Parts of the adjoining buildings had been used as a hospital, and medicines, bandages, etc., were there in abundance. After leaving this place we had a good road to Kamfersdam, where we go on the heap from which “Long Tom” had so recently been striking terror into the hearts, and playing havoc with the homes, of Kimberley citizens. The bed-plate on which that cruel gun has stood was still there. It seemed that, in their hurry to clear away, the Boers had no time to remove such a strongly fixed article. They had evidently tried to do so, as some of the nuts had been removed from the bolts, and it was clear that force had been used in an attempt to lever it up, but it was too firmly fixed to be hurriedly removed. I found a piece of
“Long Cecil” Shell
here, and a few other relics as well. From Kamfersdam we rode back to Kimberley thro’ West End Barriers and felt very tired after a long and hard day’s journey.

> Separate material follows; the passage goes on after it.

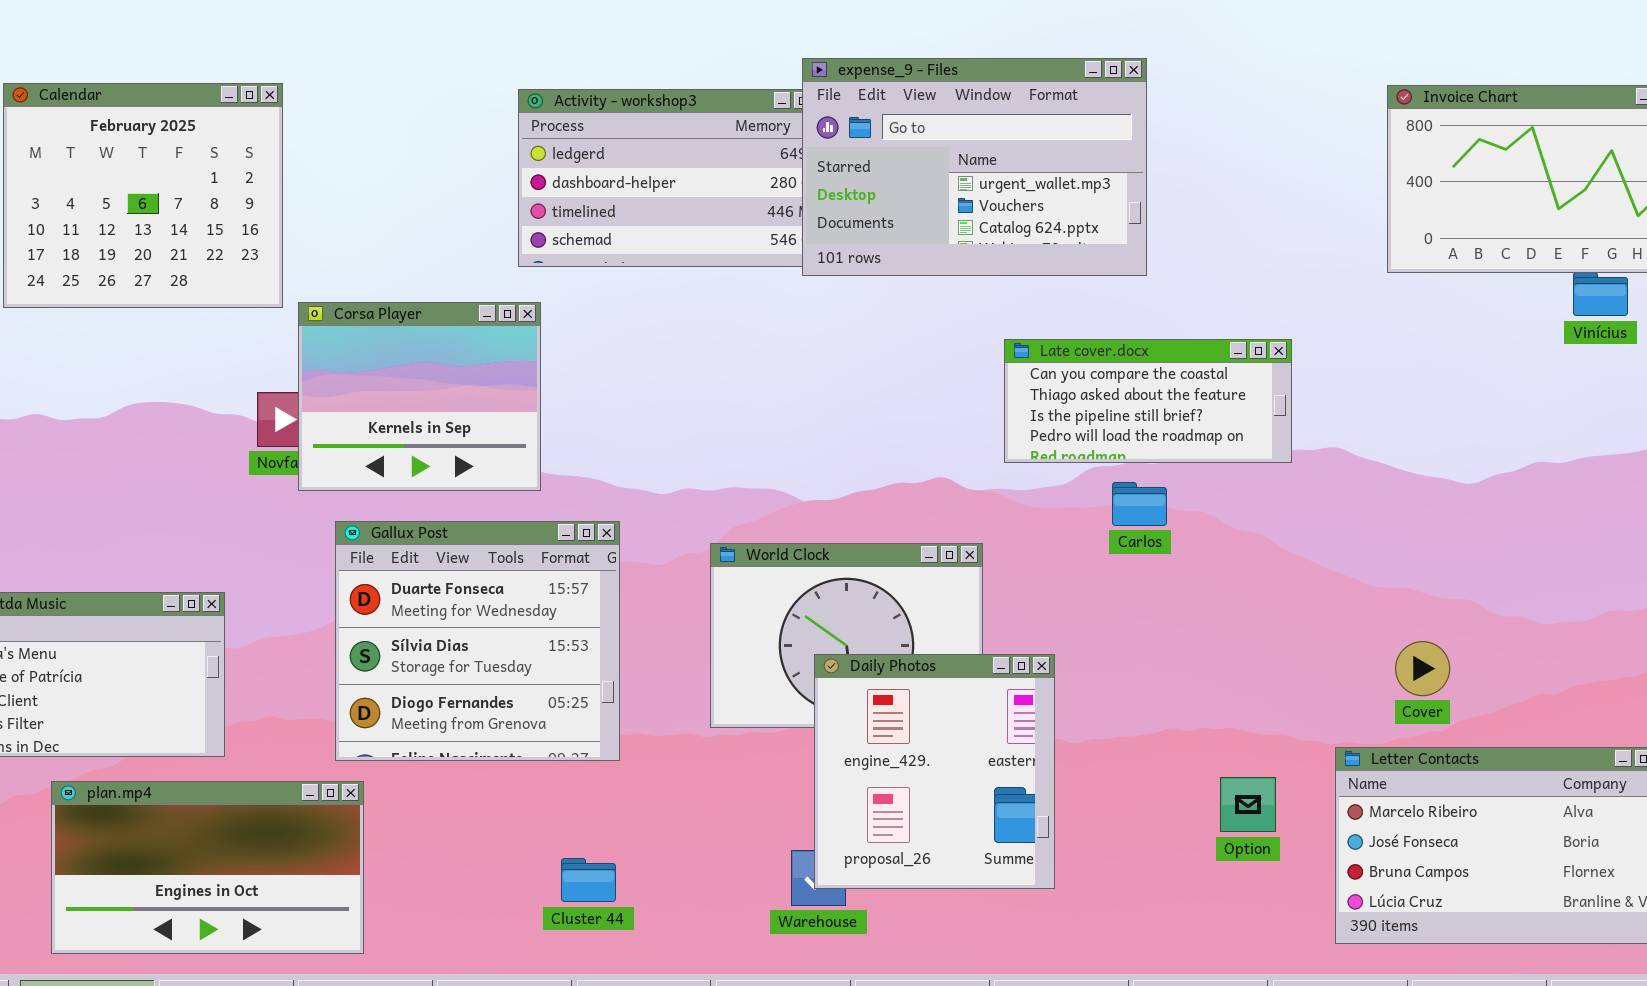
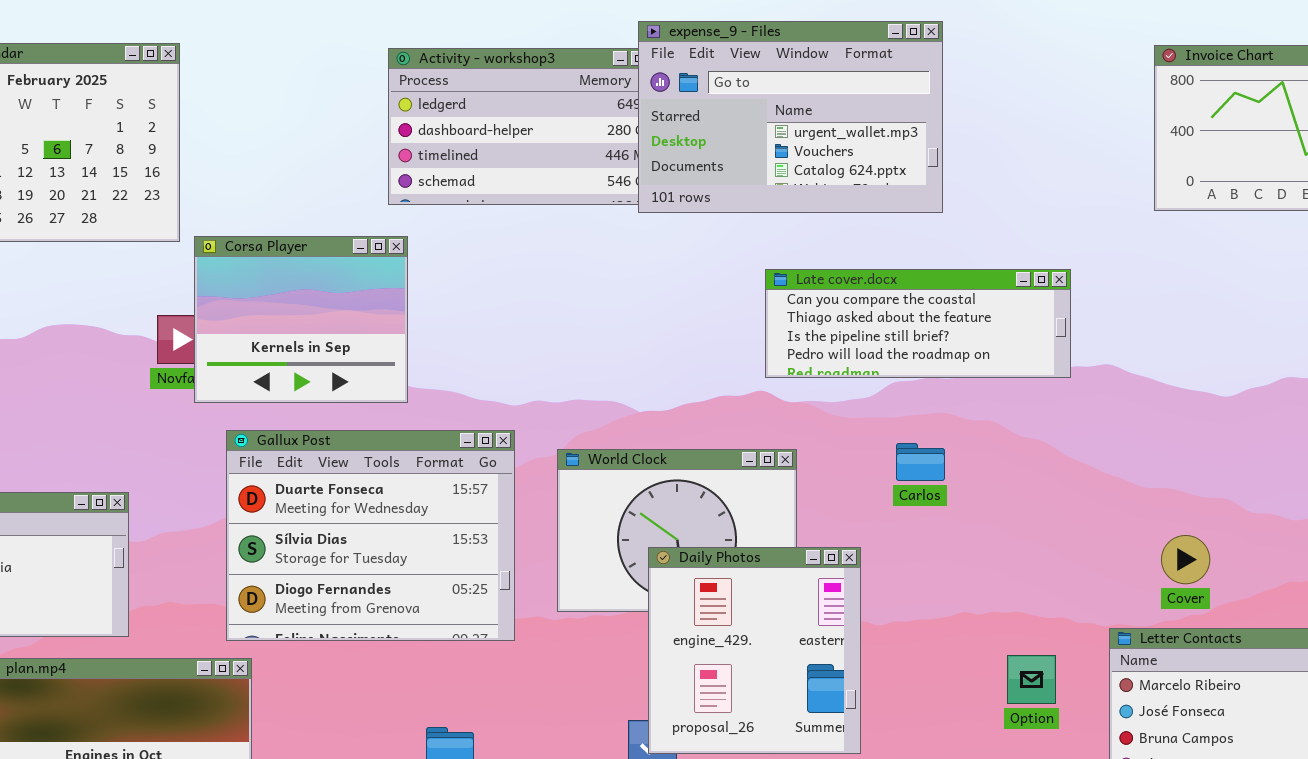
Late cover.docx: [1004,339,1292,463] -> [765,269,1071,378], resized
Carlos: [1112,482,1167,526] -> [896,443,945,481], moved
Gallux Post: [335,521,620,761] -> [226,430,515,641], resized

On Friday, February 22nd, I went with three friends to Magersfontein, having first secured a pass from Major O’Meara. What a position the Boers had held there! On either side of the railway were ranges of hills, miles in extent, covered with boulders of all sizes, beside which miles of entrenchments had been dug out, making the place a most formidable position for the attacking party. We saw the place where the Highland Brigade got
So Terribly Cut Up
and I was surprised that our men did such good work as they did, seeing the overwhelming advantages of the enemy, both in numbers and position. In my opinion, it would have been absolutely impossible for Methuen to have come through to our relief, even if he had had a much larger force; and only a big party of cavalry such as French commanded could cope with the position by a circuitous movement. It was most interesting to wander over the hills and view the positions, and anyone who would like to learn a little about military movements would be well repaid by their spending
A Day or Two on This Battlefield.
Before I left Kimberley for England Lords Roberts and Kitchener visited the town, and at a meeting in the Town Hall they had addresses of welcome presented to them. Mr. Cecil Rhodes and Sir E. Ashmead Bartlett were also present, and in addition there were the foreign attaches with Lord Robert’s force, and several Generals and Colonels who were in Kimberley at the time. I cannot finish without a word of praise and admiration for Mr. Rhodes. I was much surprised when I reached home, to find that a certain section of the Press had anything but good to say of him; but those who denounce him must know very little indeed about him. In Kimberley, both Briton and foreigner cannot speak of him highly enough, and he lives in the hearts of all classes. To his unselfish and
and to the characteristic liberality by which he is best known. Kimberley, in a great measure, owes its orderly holding out during the four weary months of siege. It was he who was responsible for all the De Beers employees being paid full wages during that time. He also devised ways and means for providing for the poorer white and black population, and arranged for the women and children to be taken down into the mines for protection, and by this generosity they were well looked after while they were there.
He Fed Even His Enemies
and never turned away a deserving case. Let those who do not know Mr. Rhodes, and are therefore misjudging him, seek to discover his true character, then they will be sorry for having charged him with motives of which he is entirely guiltless. If Britain had more of the Rhodes stamp of men, justice and truth will prevail, and the enemies of freedom be more quickly put down. Many people have yet to learn the value of Mr. Rhodes’ life-work, but the day will come when those who to-day are denouncing him will be amongst those who shall most loudly sing his praises.